S’il est dommage que The Homesman ne soit pas exempt de défaut, Tommy Lee Jones signe toutefois l’un des plus beaux et surprenants chocs du cinéma américain cette année.

Bouleversante et poignante, Hilary Swank en femme forte et courageuse mérite un prix d’interprétation féminine. Son partenaire de route, Tommy Lee Jones, qui trouve là l’un des meilleurs rôles de sa carrière, montre qu’il est parfaitement capable d’alterner le comique et la gravité. En face, Sonja Richter, Grace Gummer et Miranda Otto s’en tirent à merveille dans la peau de femmes folles et contrastées.

Porté par un duo authentique, The Homesman est à la fois une odyssée sombre et touchante, un portrait de femmes poignant et un western inédit.

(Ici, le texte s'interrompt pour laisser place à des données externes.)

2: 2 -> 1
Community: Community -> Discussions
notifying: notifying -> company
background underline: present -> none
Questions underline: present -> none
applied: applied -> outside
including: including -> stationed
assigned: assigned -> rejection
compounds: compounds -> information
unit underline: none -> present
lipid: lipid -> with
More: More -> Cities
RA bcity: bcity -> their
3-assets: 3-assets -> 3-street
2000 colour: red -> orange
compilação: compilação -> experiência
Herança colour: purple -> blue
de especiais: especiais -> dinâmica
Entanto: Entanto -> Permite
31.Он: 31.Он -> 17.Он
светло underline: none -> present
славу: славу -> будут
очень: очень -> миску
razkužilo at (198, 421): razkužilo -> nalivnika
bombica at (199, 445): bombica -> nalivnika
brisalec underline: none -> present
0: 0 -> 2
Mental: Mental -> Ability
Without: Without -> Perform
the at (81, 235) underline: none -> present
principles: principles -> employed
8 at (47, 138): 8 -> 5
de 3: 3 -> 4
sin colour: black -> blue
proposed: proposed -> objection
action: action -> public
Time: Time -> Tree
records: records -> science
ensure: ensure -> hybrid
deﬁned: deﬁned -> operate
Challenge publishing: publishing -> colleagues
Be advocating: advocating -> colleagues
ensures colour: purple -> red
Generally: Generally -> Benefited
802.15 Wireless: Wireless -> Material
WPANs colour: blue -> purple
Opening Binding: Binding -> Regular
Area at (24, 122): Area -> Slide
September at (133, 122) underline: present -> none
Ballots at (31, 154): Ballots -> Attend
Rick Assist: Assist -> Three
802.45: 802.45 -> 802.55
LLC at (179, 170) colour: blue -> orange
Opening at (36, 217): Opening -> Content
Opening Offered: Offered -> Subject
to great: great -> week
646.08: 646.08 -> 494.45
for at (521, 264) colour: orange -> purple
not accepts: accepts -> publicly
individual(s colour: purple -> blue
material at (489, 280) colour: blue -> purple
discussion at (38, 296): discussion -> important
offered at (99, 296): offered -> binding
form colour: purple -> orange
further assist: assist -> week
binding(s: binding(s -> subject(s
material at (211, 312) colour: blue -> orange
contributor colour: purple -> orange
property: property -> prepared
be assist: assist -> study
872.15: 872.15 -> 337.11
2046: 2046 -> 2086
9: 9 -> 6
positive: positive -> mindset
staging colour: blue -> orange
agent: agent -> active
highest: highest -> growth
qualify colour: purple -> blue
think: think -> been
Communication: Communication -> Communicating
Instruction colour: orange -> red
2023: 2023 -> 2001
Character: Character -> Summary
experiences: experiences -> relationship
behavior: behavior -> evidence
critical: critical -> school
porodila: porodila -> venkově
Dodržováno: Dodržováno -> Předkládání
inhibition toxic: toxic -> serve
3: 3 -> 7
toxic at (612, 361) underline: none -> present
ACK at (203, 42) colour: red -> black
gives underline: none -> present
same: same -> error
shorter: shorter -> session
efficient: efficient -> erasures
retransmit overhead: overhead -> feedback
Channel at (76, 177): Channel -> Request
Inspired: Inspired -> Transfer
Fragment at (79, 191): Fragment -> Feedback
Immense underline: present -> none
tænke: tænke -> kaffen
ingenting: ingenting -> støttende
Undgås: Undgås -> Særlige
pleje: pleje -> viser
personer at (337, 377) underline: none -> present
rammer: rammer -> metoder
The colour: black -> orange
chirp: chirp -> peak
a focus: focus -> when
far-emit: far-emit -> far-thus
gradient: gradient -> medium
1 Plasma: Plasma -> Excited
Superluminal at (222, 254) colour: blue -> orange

A travers ce long périple, Tommy Lee Jones filme l’Ouest des États-Unis comme personne ne l’avait fait et la folie de trois femmes sans jamais détourner le regard. Même si les scènes sont parfois brutales ou insoutenables, le cinéaste réalise un film juste tout en nous offrant un joli morceau de bravoure. Avec une magnifique photographie de Rodrigo Prieto et une excellente partition musicale, voilà une bien belle leçon de cinéma.